Se trata de la Elfstedentocht, la gran ultramaratón del patinaje sobre hielo, y que ahora corre el riesgo de no celebrarse nunca más por el calentamiento global. Durante todo el siglo XX ha sido la gran fiesta del deporte nacional del invierno de los Países Bajos. Un monstruo helador que se ha celebrado sólo en quince ocasiones desde el 2 de enero de 1909. Una especie de marca de distinción de una provincia más rural que el resto del país, más salvaje.
Si usted ha gastado unos euros en una pista de hielo de las que colocan en su ciudad por Navidades, si se ha dado varios culetazos o temió perder sus rodillas en uno de esos giros, considere ahora la dificultad de meterse entre pecho y espalda doscientos kilómetros subido en unos patines. Así que sí. El deporte nacional. Ya tiene que serlo para que, cuando las condiciones lo permiten, hasta 16.000 patinadores conviertan un escenario macabro de niebla, nieve y oscuridad en una fiesta deportiva.
Llegado el momento, los patinadores del pantanal ubérrimo se reservan para sí el derecho de participar, de dejar todo empantanado y de pedir los días de vacaciones que sean necesarios. Todos ellos son patinadores pertenecientes casi en exclusiva a los clubes del país, amén de unos cuantos cientos de dorsales más para invitados o extranjeros.
Y, si uno no es de los que patina, pues se desplaza con la masa oranje ―el país no es tan grande, se cruza en una hora― hasta Leeuwarden, la capital frisona. Porque hay pocas fiestas como la noche previa a la carrera. Pero nada de esto ocurrirá si no se llega a los dichosos quince centímetros.
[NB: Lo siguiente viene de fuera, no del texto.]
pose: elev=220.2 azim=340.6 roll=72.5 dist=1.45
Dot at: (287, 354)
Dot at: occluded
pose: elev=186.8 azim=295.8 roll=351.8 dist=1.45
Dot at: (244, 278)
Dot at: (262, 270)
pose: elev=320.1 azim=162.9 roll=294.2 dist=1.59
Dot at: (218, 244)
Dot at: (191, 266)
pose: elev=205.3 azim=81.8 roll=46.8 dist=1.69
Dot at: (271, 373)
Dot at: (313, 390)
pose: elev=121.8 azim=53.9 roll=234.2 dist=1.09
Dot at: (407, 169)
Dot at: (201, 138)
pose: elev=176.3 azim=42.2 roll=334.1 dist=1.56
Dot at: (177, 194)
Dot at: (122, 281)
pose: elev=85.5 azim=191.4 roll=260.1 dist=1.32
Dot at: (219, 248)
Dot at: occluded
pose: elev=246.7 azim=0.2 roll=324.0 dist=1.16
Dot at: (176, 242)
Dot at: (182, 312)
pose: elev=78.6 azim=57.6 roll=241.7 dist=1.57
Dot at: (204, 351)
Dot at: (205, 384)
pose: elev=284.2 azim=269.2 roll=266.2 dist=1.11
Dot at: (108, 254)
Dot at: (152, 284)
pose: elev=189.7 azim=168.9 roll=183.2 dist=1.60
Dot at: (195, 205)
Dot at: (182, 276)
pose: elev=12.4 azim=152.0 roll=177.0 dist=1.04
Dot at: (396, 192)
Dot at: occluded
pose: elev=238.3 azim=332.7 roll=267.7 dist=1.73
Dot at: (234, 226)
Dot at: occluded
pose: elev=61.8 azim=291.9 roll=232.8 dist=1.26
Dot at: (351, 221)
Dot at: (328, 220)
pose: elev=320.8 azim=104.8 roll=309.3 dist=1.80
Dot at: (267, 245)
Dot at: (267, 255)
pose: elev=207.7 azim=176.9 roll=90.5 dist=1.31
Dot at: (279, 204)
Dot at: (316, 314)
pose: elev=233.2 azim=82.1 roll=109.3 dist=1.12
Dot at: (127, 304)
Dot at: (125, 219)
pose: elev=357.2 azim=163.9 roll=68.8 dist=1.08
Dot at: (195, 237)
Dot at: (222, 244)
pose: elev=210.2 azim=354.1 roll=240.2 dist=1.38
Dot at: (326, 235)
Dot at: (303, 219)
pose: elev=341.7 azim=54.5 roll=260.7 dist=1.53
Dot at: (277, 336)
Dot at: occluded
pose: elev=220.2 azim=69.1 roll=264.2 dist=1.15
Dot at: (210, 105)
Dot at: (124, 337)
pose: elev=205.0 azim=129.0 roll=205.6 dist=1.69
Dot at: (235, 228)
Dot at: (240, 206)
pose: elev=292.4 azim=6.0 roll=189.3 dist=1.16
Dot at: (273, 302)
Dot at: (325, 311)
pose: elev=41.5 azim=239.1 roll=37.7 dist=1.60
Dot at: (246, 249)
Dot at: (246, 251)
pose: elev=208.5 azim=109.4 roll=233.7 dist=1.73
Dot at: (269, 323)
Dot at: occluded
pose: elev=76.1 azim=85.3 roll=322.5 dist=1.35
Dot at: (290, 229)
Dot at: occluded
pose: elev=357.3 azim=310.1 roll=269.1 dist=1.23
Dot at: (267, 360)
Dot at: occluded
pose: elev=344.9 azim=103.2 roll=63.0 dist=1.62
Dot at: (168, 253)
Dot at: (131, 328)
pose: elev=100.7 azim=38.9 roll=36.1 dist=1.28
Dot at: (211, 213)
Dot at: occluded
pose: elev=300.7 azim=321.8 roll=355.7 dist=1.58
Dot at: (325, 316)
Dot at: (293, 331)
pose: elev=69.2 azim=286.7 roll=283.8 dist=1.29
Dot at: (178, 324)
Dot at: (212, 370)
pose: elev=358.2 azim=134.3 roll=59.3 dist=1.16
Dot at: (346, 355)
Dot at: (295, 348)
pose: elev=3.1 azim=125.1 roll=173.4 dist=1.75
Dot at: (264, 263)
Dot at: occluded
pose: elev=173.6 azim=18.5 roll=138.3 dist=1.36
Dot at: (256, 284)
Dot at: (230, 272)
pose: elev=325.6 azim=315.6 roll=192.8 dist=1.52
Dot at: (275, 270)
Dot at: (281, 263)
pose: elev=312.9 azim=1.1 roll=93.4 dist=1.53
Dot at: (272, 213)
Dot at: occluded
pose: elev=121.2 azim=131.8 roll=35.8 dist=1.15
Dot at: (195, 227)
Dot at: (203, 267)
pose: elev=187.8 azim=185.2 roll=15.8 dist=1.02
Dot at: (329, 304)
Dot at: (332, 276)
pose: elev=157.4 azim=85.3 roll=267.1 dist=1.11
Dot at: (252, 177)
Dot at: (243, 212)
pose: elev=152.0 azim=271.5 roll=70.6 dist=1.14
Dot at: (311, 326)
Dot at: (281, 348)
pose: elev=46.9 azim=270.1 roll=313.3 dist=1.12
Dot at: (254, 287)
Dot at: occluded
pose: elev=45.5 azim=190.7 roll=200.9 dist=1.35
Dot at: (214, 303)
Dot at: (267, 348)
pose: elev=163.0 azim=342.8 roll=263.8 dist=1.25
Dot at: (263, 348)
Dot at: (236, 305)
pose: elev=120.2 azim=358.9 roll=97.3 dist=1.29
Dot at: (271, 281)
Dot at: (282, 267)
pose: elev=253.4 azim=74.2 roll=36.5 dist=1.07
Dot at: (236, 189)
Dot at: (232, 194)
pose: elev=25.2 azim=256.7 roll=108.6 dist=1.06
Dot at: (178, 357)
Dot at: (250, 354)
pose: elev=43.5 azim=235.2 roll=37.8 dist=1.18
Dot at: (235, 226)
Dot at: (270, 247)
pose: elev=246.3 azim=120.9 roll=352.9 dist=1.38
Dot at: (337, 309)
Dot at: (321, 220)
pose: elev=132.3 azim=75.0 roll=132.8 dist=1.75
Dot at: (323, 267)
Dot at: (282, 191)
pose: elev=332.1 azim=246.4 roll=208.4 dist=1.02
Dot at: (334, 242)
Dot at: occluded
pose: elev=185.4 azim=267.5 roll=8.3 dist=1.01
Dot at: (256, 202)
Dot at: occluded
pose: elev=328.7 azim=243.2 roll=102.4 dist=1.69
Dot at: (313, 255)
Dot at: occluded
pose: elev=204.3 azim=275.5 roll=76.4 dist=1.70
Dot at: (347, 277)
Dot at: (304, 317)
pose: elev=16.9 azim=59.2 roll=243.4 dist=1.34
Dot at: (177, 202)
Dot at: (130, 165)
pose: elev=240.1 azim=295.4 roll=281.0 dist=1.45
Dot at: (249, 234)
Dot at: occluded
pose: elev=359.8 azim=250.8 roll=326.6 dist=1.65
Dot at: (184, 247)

Con esas limitaciones, comenzado el siglo XX se organizó la primera edición de una carrera que recorre las elf steden, las once ciudades a las que el rey de los neerlandeses otorgó carta de ciudad hace siglos. La idea venía fraguando desde los últimos años del XIX, época tremendamente fructífera en diseñar locuras. El recorrido escogido recogía toda una tradición regional de patinar como modo de desplazarse en los meses de viento del nordeste y de las grandes nevadas.
Porque en Fryslan nieva y sopla un poco al revés que en el resto. Mientras que el frente atlántico de las dos Holandas, Zelanda, Overijssel o Brabante, las que mandaron a paseo al Duque de Alba, recibe el frío y la humedad del oeste, aquí sopla como de otro lado. Estamos apenas a cuatro horas de coche de Flensburg, de Lübeck, de las puertas al gran Norte.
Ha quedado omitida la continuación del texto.